Income-driven repayment plans that make monthly payments on government student loans more affordable can be a good deal for borrowers — particularly graduate students and others with big loan balances who may qualify for loan forgiveness after 20 or 25 years of payments.
But the Obama administration is hoping the government can save $49 billion over the next 10 years by creating a “unified, simple, and better targeted” income-driven repayment program.
Those savings are detailed in the administration’s proposed budget for fiscal year 2017 — savings that would largely be realized by reducing benefits for graduate students, writes Jason Delisle, director of the Federal Education Budget Project at the New America Foundation.
Delisle and his colleague Alexander Holt have been critical of changes made to income-driven repayment programs, which they say disproportionately benefited high-earning borrowers with graduate degrees.
The income-based repayment (IBR) program — signed into law in 2007 at the tail end of the Bush administration, but not launched until 2009 — was modified in 2010 to reduce monthly payments for new borrowers to 10 percent of income (down from 15 percent) and shortening time needed to qualify for loan forgiveness from 25 years to 20 years. The Obama administration’s newer Pay As You Earn (PAYE) program offers similar terms to borrowers with older loans.
The changes weren’t of much help for lower-income borrowers, but provided “significant new benefits” for middle- and high-income borrowers who racked up big student loan debt attending graduate and professional schools, Delisle and Holt concluded in a 2012 analysis.
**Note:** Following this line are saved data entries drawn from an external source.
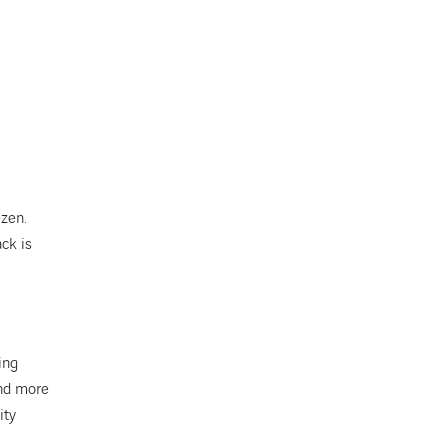
ezen.
ack is
ing
and more
ity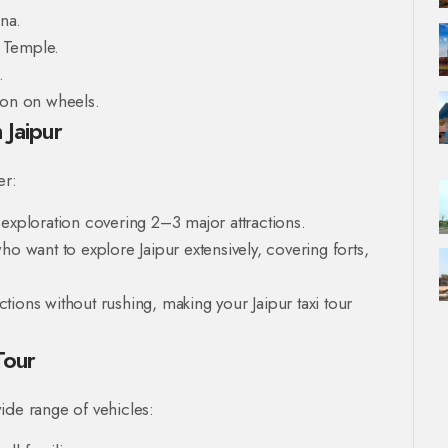
na.
 Temple.
.
non on wheels.
 Jaipur
er:
y exploration covering 2–3 major attractions.
ho want to explore Jaipur extensively, covering forts,
ions without rushing, making your Jaipur taxi tour
Tour
ide range of vehicles: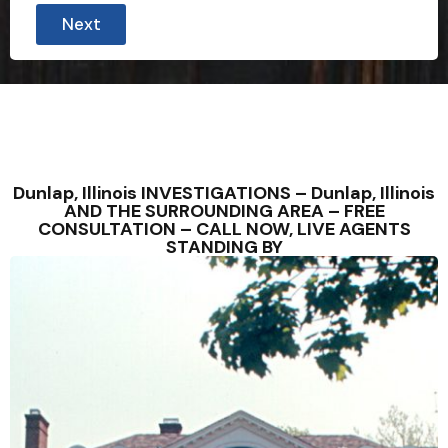
Next
Dunlap, Illinois INVESTIGATIONS – Dunlap, Illinois
AND THE SURROUNDING AREA – FREE
CONSULTATION – CALL NOW, LIVE AGENTS
STANDING BY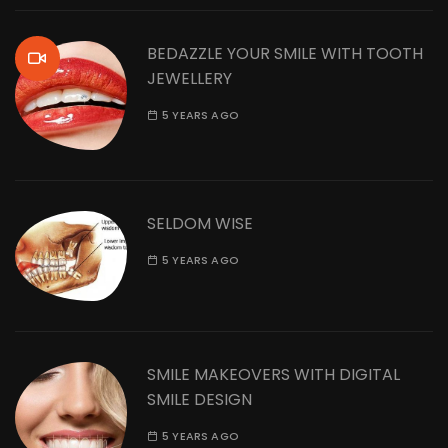
BEDAZZLE YOUR SMILE WITH TOOTH
JEWELLERY
5 YEARS AGO
SELDOM WISE
5 YEARS AGO
SMILE MAKEOVERS WITH DIGITAL
SMILE DESIGN
5 YEARS AGO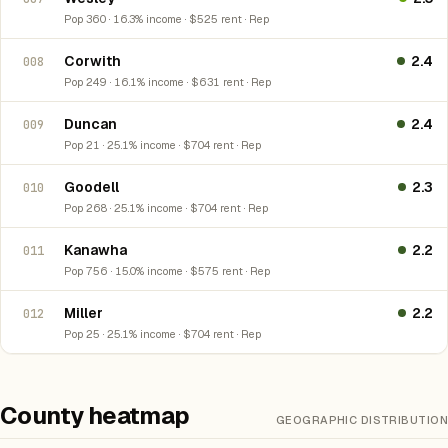
Pop 360 · 16.3% income · $525 rent · Rep
Corwith
2.4
008
Pop 249 · 16.1% income · $631 rent · Rep
Duncan
2.4
009
Pop 21 · 25.1% income · $704 rent · Rep
Goodell
2.3
010
Pop 268 · 25.1% income · $704 rent · Rep
Kanawha
2.2
011
Pop 756 · 15.0% income · $575 rent · Rep
Miller
2.2
012
Pop 25 · 25.1% income · $704 rent · Rep
County heatmap
GEOGRAPHIC DISTRIBUTION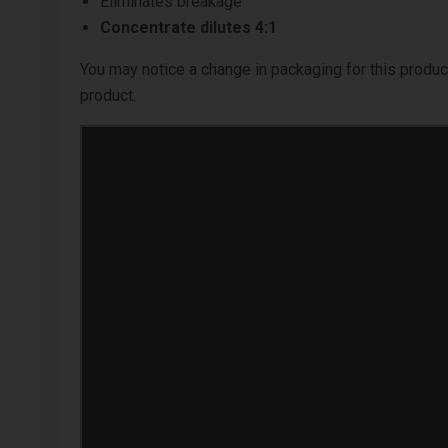
Eliminates breakage
Concentrate dilutes 4:1
You may notice a change in packaging for this product
product.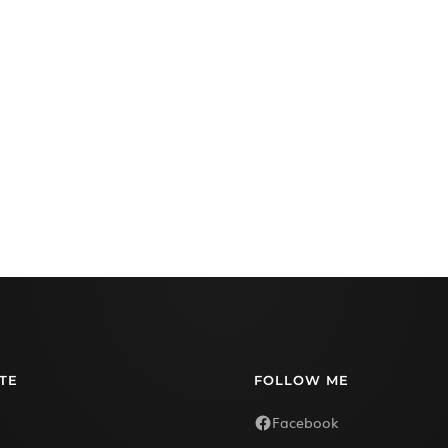
TE
FOLLOW ME
Facebook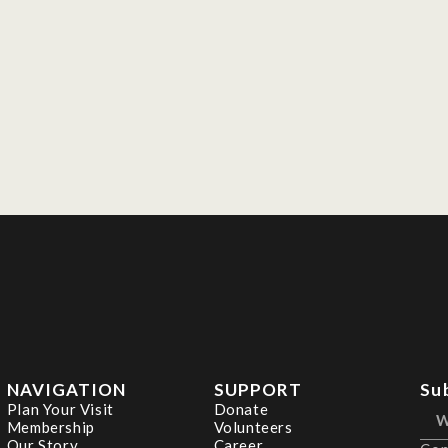
NAVIGATION
SUPPORT
Su
Plan Your Visit
Donate
Membership
Volunteers
Our Story
Career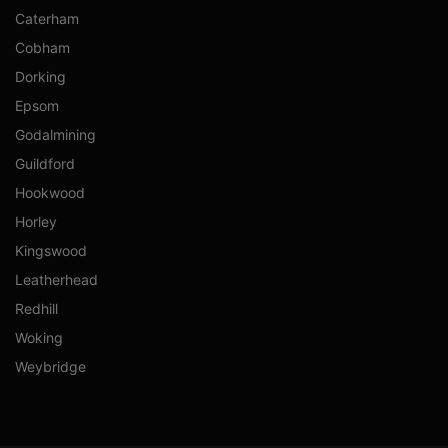
Caterham
Cobham
Dorking
Epsom
Godalmining
Guildford
Hookwood
Horley
Kingswood
Leatherhead
Redhill
Woking
Weybridge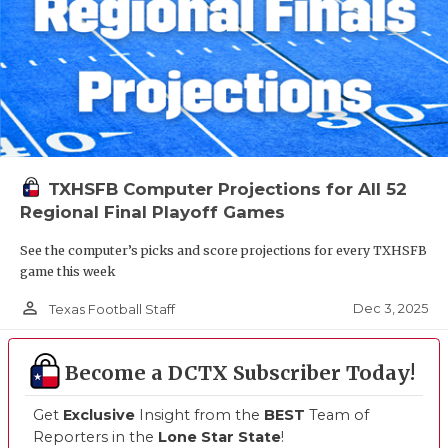
TXHSFB Computer Projections for All 52
Regional Final Playoff Games
See the computer’s picks and score projections for every TXHSFB
game this week
person_outline
Dec 3, 2025
Texas Football Staff
Become a DCTX Subscriber Today!
Get
Exclusive
Insight from the
BEST
Team of
Reporters in the
Lone Star State
!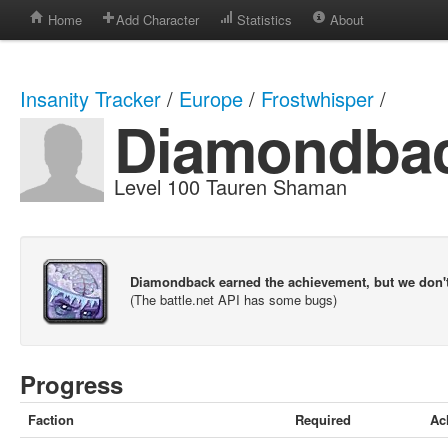
Home
Add Character
Statistics
About
Insanity Tracker
/
Europe
/
Frostwhisper
/
Diamondba
Level 100 Tauren Shaman
Diamondback earned the achievement, but we don'
(The battle.net API has some bugs)
Progress
Faction
Required
Ac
Because they could look forward to having a bigger chunk of their student loan debt being forgiven under “new IBR” and PAYE, those borrowers would bear only a fraction of the cost of loans taken out after they reached $40,000 in debt. Once past the $60,000 mark, there’s “no incremental cost in borrowing an additional dollar … even if they earn a high income over most of their repayment terms,” Delisle and Holt found.
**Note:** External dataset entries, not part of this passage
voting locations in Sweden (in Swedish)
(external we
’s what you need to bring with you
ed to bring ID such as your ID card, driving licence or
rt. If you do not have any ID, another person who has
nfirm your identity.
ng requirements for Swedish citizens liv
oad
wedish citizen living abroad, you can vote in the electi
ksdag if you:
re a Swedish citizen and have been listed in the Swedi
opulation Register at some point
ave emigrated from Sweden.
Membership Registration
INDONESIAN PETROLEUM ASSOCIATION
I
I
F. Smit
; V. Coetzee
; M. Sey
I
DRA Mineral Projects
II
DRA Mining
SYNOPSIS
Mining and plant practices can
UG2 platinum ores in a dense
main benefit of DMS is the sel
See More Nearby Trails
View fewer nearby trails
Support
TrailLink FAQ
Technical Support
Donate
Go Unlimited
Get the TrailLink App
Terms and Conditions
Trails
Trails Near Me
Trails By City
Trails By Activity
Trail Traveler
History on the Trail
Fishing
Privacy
While both IBR and PAYE have income limits, the Obama administration’s latest income-driven repayment plan, REPAYE, does not — potentially expanding eligibility to an additional 5 million borrowers.
REPAYE does attempt to rein in the benefits granted to holders of graduate school degrees by increasing the time they need to qualify for forgiveness to 25 years, but it also includes an interest rate subsidy that can reduce the tax bill that’s generated when loan forgiveness is granted.
With the rollout of REPAYE in December, there are now four income-driven repayment plans — IBR, PAYE, REPAYE, and the Income-Contingent Repayment (ICR) plan, which has been around since 1994. There have been calls from lawmakers on both sides of the aisle for simplifying income-driven repayment plans, something the Obama administration says it continues to pursue.
In tables presenting the details of its proposed 2017 budget, the administration outlines $48.9 billion in savings it estimates would be achieved from 2017 through 2026 through its proposal to “Reform student loan Income-Based Repayment plans” (p. 18 of PDF).
In a footnote, the administration explains: “In the Fall of 2015, the President took action within his existing authority to implement eligibility expansions to income-based repayment plans proposed in the 2015 Budget. However, the Administration continues to seek to work with the Congress to create a unified, simple, and better targeted PAYE program” (p. 44 of PDF).
Delisle notes that the Obama administration had previously estimated that its plans to reform income-driven repayment plans would only save about $600 million a year. The reform plans haven’t changed, but the Obama administration’s estimate that changes could $5 billion a year reflects a new analysis of Treasury data, and that reduced benefits for graduate students “were the driving factor.”
If there’s a silver lining for students hoping to get into an income-driven repayment plan when they graduate, it’s that the Obama administration’s planned reforms could also lead to a repeal of a tax on forgiven student loan debt.
Until Congress amends the tax code, forgiven student loan debt — principal and interest — is taxable as income (an exception is student loan debt forgiven after 10 years of work in public service or the nonprofit sector).
Although the Obama administration wants to repeal the tax, Republicans tend to see it “as the only thing holding back unfettered forgiveness,” Holt has written. “The more the tax discourages people from enrolling [in income-driven repayment plans], and claws back some of the benefits from rich borrowers with graduate degrees who have already enrolled, the better.”
If Democrats want Republicans to join them in voting to repeal the tax, Holt thinks they’re going to have to make some concessions on income-driven repayment plans. Those concessions might include imposing loan limits for graduate students, increasing the length of the forgiveness term, or eliminating a program that provides tax-free loan forgiveness for public service workers who have made 10 years of payments.